Gli intermediari, per adeguarsi ai nuovi vincoli di capitale, imposti dal nuovo framework regolamentare di Basilea III, possono:

a. aumentare il capitale con risorse interne e/o esterne; b. ridurre l’attivo;

c. modificare i propri modelli di business, in modo da ridurre le componenti dell’attivo il cui maggiore assorbimento di capitale non è compensato da tassi di redditività crescenti.

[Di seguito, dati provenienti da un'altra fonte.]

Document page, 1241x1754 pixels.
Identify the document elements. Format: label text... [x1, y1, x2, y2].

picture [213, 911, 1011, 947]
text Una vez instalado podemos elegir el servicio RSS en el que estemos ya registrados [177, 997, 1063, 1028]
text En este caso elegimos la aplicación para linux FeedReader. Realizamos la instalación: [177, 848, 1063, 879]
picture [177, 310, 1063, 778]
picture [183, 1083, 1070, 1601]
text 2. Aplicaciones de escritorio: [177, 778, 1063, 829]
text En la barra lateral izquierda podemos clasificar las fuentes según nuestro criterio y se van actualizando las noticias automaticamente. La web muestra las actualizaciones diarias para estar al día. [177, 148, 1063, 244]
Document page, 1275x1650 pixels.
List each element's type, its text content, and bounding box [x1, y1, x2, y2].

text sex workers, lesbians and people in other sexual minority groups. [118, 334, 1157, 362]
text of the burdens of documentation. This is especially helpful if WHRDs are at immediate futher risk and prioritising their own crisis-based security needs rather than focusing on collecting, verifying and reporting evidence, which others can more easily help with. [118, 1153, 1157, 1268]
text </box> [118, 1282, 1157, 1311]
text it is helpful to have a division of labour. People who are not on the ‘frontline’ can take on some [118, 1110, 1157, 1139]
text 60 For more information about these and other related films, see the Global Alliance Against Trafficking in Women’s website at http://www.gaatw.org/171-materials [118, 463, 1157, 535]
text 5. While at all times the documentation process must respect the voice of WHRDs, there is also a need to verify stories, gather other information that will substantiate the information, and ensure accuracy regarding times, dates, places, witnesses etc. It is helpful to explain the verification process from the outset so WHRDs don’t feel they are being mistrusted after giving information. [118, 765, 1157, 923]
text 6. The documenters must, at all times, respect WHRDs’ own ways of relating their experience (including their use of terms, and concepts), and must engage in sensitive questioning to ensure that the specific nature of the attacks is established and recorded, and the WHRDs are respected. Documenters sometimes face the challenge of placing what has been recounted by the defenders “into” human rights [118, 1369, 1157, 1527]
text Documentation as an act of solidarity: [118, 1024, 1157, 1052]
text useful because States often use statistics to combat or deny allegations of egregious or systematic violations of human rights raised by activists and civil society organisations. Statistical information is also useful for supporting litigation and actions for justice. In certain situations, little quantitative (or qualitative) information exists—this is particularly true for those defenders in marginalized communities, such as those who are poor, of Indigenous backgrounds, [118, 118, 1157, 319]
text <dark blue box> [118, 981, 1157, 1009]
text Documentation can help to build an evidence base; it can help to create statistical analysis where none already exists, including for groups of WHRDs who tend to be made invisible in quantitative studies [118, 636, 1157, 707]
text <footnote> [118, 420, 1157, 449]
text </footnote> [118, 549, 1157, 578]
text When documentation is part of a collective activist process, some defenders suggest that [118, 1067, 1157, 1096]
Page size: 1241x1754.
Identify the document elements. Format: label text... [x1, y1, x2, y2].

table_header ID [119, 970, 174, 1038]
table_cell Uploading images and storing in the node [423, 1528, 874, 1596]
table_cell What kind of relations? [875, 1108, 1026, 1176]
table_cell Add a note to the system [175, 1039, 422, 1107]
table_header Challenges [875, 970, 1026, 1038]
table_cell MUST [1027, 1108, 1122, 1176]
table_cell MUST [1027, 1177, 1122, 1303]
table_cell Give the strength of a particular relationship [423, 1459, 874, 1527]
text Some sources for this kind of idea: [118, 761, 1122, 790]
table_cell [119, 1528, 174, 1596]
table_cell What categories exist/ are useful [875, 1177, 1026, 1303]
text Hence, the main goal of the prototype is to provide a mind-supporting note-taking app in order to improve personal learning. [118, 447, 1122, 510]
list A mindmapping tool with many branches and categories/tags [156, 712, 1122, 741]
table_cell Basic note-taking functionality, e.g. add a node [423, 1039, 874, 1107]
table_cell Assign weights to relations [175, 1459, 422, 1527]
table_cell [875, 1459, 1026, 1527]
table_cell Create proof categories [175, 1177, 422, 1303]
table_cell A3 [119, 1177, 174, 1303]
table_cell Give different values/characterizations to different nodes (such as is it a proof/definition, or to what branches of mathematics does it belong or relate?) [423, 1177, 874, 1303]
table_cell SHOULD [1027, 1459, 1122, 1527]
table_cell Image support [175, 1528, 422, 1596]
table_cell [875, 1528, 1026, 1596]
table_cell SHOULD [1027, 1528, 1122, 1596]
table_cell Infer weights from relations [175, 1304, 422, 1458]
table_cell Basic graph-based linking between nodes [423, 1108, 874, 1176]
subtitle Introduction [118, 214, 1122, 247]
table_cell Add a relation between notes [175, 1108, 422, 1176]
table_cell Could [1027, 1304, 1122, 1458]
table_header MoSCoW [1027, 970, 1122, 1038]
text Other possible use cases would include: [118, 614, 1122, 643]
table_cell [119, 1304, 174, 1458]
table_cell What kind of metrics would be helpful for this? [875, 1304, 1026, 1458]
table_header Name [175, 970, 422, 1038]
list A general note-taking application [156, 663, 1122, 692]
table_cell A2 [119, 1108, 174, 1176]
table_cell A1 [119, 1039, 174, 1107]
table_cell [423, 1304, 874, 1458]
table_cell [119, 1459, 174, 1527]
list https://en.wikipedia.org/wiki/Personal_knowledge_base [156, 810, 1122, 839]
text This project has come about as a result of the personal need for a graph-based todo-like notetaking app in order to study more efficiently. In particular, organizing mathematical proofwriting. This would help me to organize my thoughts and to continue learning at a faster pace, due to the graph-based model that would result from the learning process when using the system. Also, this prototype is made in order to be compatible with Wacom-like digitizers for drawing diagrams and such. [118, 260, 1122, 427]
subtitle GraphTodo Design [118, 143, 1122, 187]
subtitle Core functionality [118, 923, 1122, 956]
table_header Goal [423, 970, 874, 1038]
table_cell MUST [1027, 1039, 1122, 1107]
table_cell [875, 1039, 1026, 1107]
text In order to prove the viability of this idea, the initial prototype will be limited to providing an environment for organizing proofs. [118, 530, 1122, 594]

Gli intermediari che hanno potuto affrontare il passaggio al nuovo regime, con livelli di capitalizzazione e di condizioni di redditività migliori hanno avuto un importante vantaggio competitivo, dato che sono stati in grado di mantenere livelli di intermediazione adeguati alle richieste del mercato per effetto di un minor costo del capitale e di una maggiore capacità di autofinanziamento. In Italia, in cui la redditività degli intermediari ha registrato negli anni recenti, specie a partire dal 2010, un andamento decrescente, per effetto del deterioramento della qualità del credito dovuto alla recessione, le banche hanno incontrato maggiori difficoltà ad aumentare il loro capitale. Questo spiega perché l’adeguamento ai nuovi vincoli di capitalizzazione, in Italia sia avvenuto principalmente attraverso la riduzione dei volumi di intermediazione, e, in particolare, il contenimento dell’offerta di credito all’economia.